Romantic suspense might fall under crime writing or under romance, depending on which tropes carry more of the story. Romance readers will overlook a lot of improbable crime solving if the journey toward true love is holding their interest, while readers of crime fiction will throw a book across the room if the police detective prematurely reveals the progress of an investigation to the adorable love interest. Crime readers may lose patience with the ‘kissing bits’ and want to get on with the mystery. The romantics may baulk at a convoluted plot that makes the crime reader’s heart sing. Getting the balance right is very much a matter of becoming familiar with the conventions of both genres and then choosing which of those to include, ignore, or turn on their heads.
Unlike in pure romance and much of romantic suspense where the central story question is always the same (How will the two protagonists end up together?), the story questions in crime fiction vary by their sub-genre and spread across the full spectrum from frivolous to deadly. Mystery questions might be anything from “Where’s the missing pet?’ through “Who stole the queen’s jewels?” to “Who killed Mr. (or Ms.) Boddy and why?” In a suspense novel, the question is often “Who is behind this peril to me and those I hold dear?” In a thriller we often know who the villain is and the question has become “Can our protagonist evade this clear danger and outwit the villain?” Elements of all three might be combined in a single piece of crime writing.

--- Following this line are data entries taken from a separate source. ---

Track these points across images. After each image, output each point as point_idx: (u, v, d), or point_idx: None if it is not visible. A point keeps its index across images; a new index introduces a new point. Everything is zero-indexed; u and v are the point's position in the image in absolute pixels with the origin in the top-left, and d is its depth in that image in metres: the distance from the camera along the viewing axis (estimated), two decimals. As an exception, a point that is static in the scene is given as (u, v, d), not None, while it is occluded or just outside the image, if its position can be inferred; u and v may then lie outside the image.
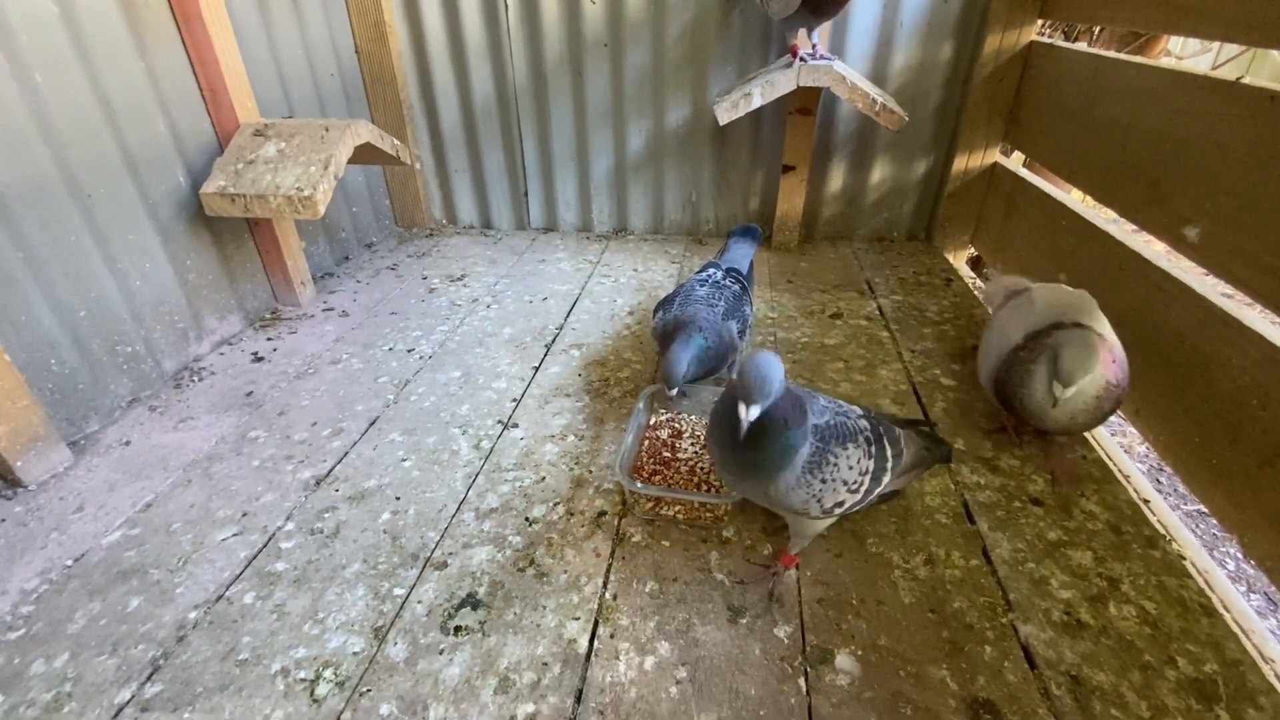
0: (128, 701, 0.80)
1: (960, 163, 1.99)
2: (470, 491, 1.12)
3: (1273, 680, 0.82)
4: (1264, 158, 1.00)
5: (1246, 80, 1.06)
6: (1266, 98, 1.00)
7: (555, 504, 1.10)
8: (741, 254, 1.48)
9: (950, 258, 2.09)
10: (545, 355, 1.55)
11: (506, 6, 2.00)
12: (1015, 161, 1.99)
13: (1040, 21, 1.78)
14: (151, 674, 0.83)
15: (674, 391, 1.13)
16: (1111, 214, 1.44)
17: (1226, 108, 1.08)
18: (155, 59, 1.42)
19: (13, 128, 1.16)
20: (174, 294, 1.50)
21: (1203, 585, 0.95)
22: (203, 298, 1.58)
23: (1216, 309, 1.07)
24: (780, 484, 0.80)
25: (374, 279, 2.00)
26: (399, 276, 2.01)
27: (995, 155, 1.98)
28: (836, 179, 2.15)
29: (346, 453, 1.23)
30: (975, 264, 2.25)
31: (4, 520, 1.09)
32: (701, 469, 1.12)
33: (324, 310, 1.80)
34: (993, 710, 0.77)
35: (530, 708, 0.78)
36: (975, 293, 1.86)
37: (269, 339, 1.65)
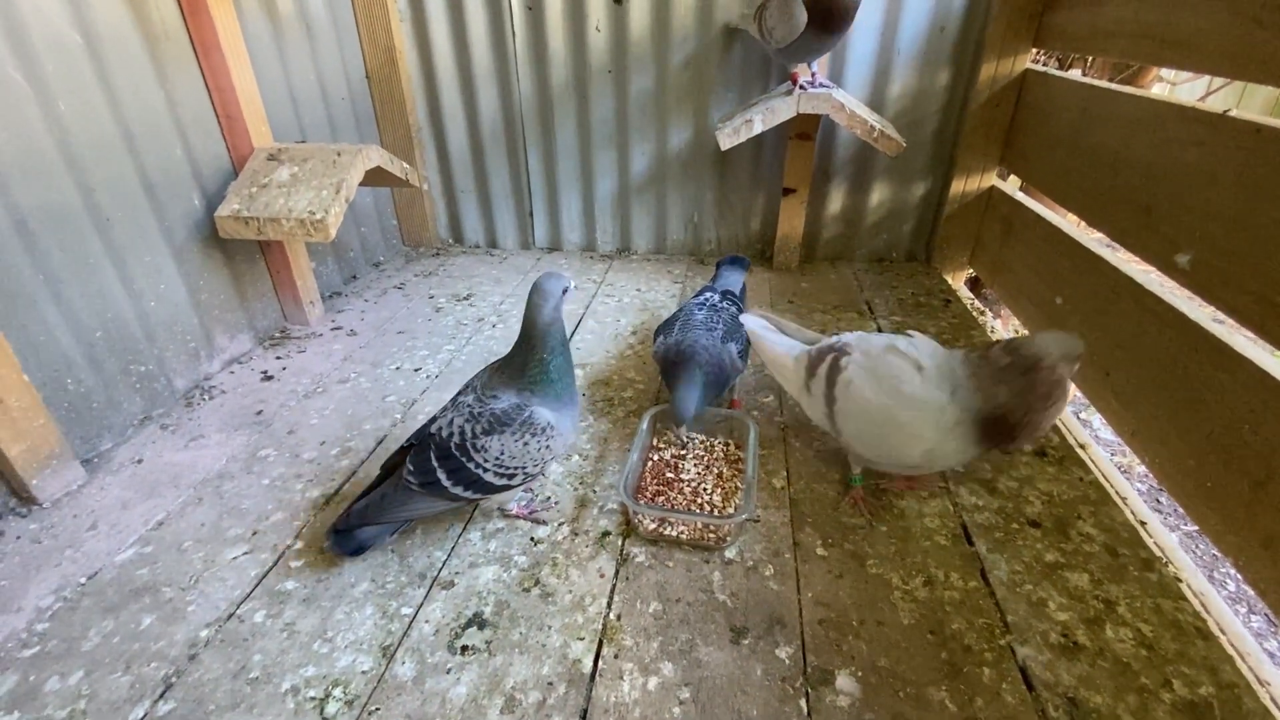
0: (141, 719, 0.81)
1: (958, 186, 2.03)
2: (476, 510, 1.14)
3: (1268, 704, 0.83)
4: (1251, 188, 1.03)
5: (1233, 113, 1.09)
6: (1253, 130, 1.03)
7: (560, 524, 1.11)
8: (733, 280, 1.53)
9: (949, 279, 2.12)
10: (550, 375, 1.57)
11: (514, 33, 2.05)
12: (1012, 185, 2.02)
13: (1034, 50, 1.82)
14: (164, 692, 0.85)
15: (684, 430, 1.19)
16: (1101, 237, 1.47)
17: (1214, 138, 1.12)
18: (174, 86, 1.46)
19: (37, 154, 1.20)
20: (187, 314, 1.53)
21: (1199, 608, 0.96)
22: (214, 317, 1.61)
23: (1208, 334, 1.09)
24: None
25: (381, 298, 2.03)
26: (406, 296, 2.05)
27: (992, 179, 2.01)
28: (836, 201, 2.19)
29: (354, 472, 1.25)
30: (974, 285, 2.27)
31: (19, 537, 1.11)
32: (705, 490, 1.14)
33: (332, 329, 1.83)
34: (991, 732, 0.79)
35: (536, 727, 0.80)
36: (974, 314, 1.89)
37: (278, 358, 1.68)
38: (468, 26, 2.06)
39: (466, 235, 2.46)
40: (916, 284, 2.07)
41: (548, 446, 1.00)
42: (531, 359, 1.01)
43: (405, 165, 1.76)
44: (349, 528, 1.01)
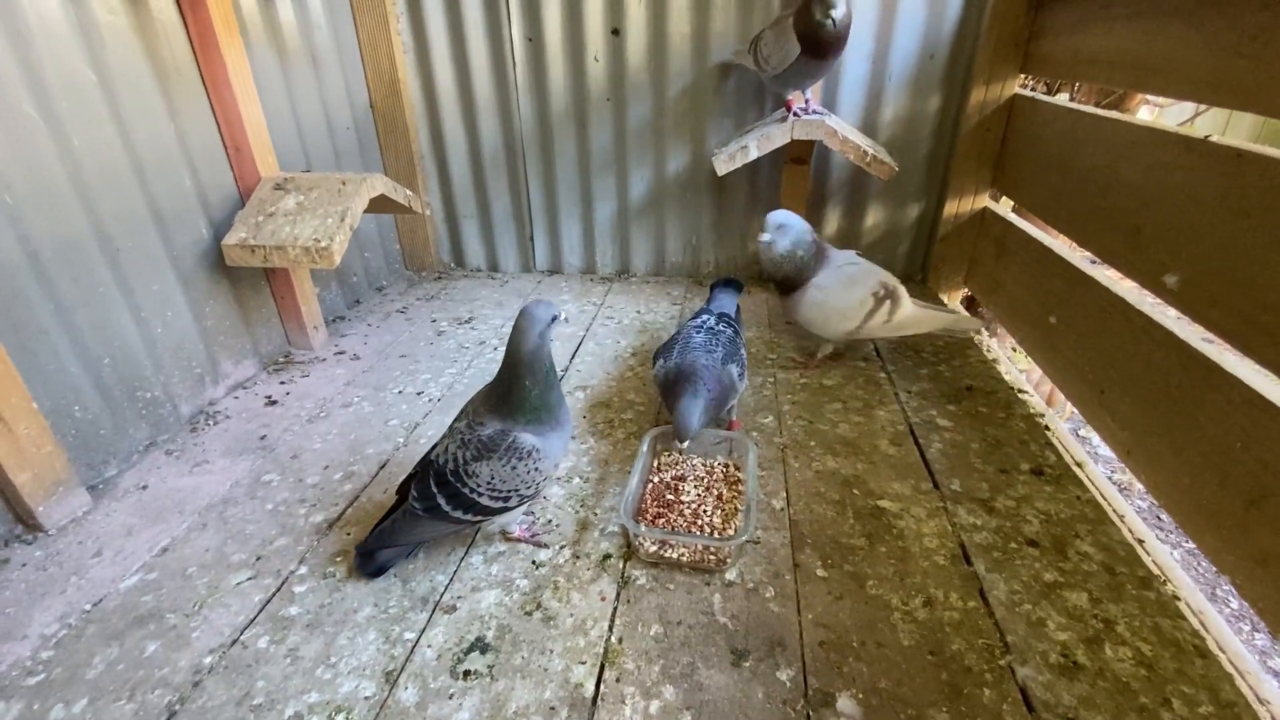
0: (145, 747, 0.82)
1: (951, 207, 2.06)
2: (478, 534, 1.15)
3: (1268, 722, 0.83)
4: (1234, 211, 1.06)
5: (1214, 138, 1.12)
6: (1234, 155, 1.06)
7: (561, 547, 1.12)
8: (728, 302, 1.55)
9: (945, 298, 2.15)
10: (551, 397, 1.59)
11: (514, 64, 2.10)
12: (1005, 206, 2.05)
13: (1022, 76, 1.86)
14: None
15: (685, 445, 1.18)
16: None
17: (1198, 162, 1.14)
18: (184, 120, 1.50)
19: (50, 187, 1.23)
20: (192, 340, 1.55)
21: (1198, 626, 0.96)
22: (219, 343, 1.63)
23: (1197, 353, 1.11)
24: None
25: (384, 322, 2.06)
26: (408, 319, 2.07)
27: (985, 200, 2.05)
28: (832, 223, 2.23)
29: (358, 496, 1.26)
30: (970, 304, 2.30)
31: (25, 565, 1.11)
32: (705, 512, 1.15)
33: (335, 354, 1.85)
34: (992, 754, 0.79)
35: (538, 752, 0.80)
36: (970, 333, 1.90)
37: (282, 382, 1.70)
38: (469, 57, 2.11)
39: (468, 259, 2.49)
40: (913, 304, 2.09)
41: (536, 469, 1.01)
42: (515, 387, 1.00)
43: (409, 192, 1.80)
44: (369, 550, 1.04)
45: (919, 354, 1.77)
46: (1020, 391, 1.60)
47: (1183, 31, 1.19)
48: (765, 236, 1.52)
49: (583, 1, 1.99)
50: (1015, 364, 1.96)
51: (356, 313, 2.13)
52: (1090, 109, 1.53)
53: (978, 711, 0.83)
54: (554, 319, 1.00)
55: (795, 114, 1.73)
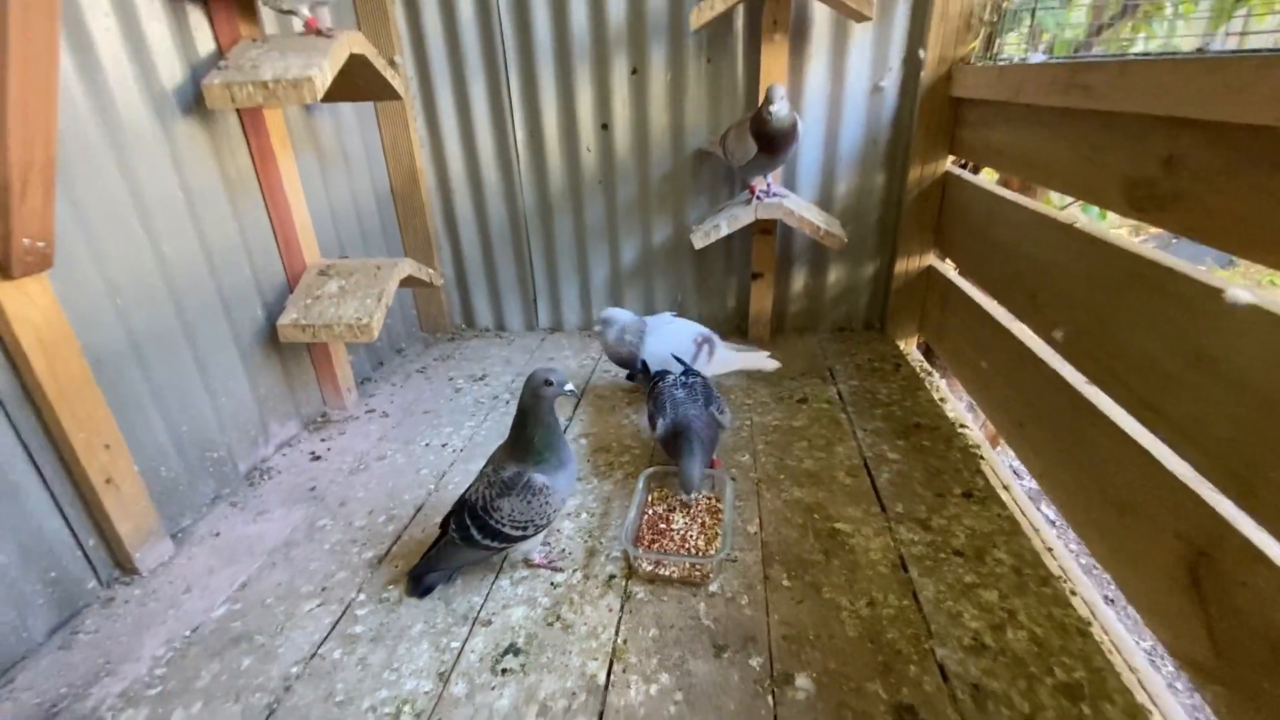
0: (255, 735, 1.04)
1: (901, 265, 2.37)
2: (504, 563, 1.39)
3: (1131, 684, 1.07)
4: (1092, 283, 1.34)
5: (1079, 225, 1.42)
6: (1089, 239, 1.36)
7: (574, 570, 1.36)
8: (672, 366, 1.83)
9: (901, 344, 2.44)
10: (558, 445, 1.84)
11: (517, 154, 2.43)
12: (949, 265, 2.36)
13: (951, 157, 2.20)
14: (269, 715, 1.07)
15: (693, 496, 1.45)
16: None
17: (1069, 243, 1.44)
18: (245, 220, 1.79)
19: (148, 286, 1.50)
20: (249, 406, 1.81)
21: (1086, 614, 1.21)
22: (269, 407, 1.89)
23: (1081, 396, 1.38)
24: None
25: (406, 381, 2.32)
26: (428, 378, 2.33)
27: (930, 259, 2.36)
28: (799, 281, 2.53)
29: (400, 535, 1.50)
30: (927, 351, 2.58)
31: (128, 602, 1.34)
32: (691, 536, 1.40)
33: (366, 412, 2.10)
34: (913, 712, 1.02)
35: (564, 727, 1.03)
36: (921, 375, 2.18)
37: (323, 440, 1.95)
38: (478, 150, 2.44)
39: (478, 320, 2.78)
40: (872, 350, 2.38)
41: (547, 502, 1.25)
42: (522, 436, 1.25)
43: (430, 270, 2.09)
44: (418, 574, 1.29)
45: (875, 396, 2.04)
46: (961, 426, 1.87)
47: (1051, 137, 1.51)
48: (596, 327, 1.98)
49: (576, 102, 2.33)
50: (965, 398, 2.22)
51: (381, 374, 2.39)
52: (999, 190, 1.84)
53: (904, 682, 1.07)
54: (548, 383, 1.23)
55: (758, 197, 2.04)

The elements of mystery are everywhere, almost invisibly underpinning fiction and non-fiction alike. Learning what they are and how to use them effectively allows you to not only write crime fiction, but to shape any piece of writing for maximum reader engagement.
In the October 3rd workshop we’ll develop the main components of a joint crime plot, using easy-to-recall diagrams to shape our story like we’d prepare a fresh-caught fish for the pan, stringing out our clues and red herrings like traps on a line to ensure Fair Play, and pacing the reader’s journey through our story as if they were on a cross-country ski over the knolls and gullies around Thunder Bay.
Join Jayne Barnard on October 3rd, 7–9:00p.m. at the Mary J.L. Black Library in Thunder Bay for The Crime Writer’s Toolkit, a free NOWW workshop.
JE Barnard is a Calgary-based crime writer with 25 years of award-winning short fiction and children’s literature behind her. Author of the popular Maddie Hatter Adventures, she has won the Dundurn Unhanged Arthur, the Bony Pete, and the SWG Award for Children’s Literature. Her works have been shortlisted for the Prix Aurora, the Debut Dagger, the Book Publishing in Alberta Award, and three Great Canadian Story prizes.
Jayne attended high school first on a NATO base in Germany and then in Kapuskasing, Ontario, where her Air Force father was posted next. Her childhood of camping, boating and fishing fostered a love for the wilderness and a passionate respect for the environment. When the Flood Falls, the novel that won the Unhanged in 2016, will be released by Dundurn Press on July 14, 2018. Two more titles in The Falls Mysteries are scheduled for the following years, each rooted in the society, politics, and geography of Alberta’s Eastern Slopes. Jayne is a past VP of Crime Writers of Canada, a founder of Calgary Crime Writers, and a member of Sisters In Crime. She is represented by Olga Filina of The Rights Agency.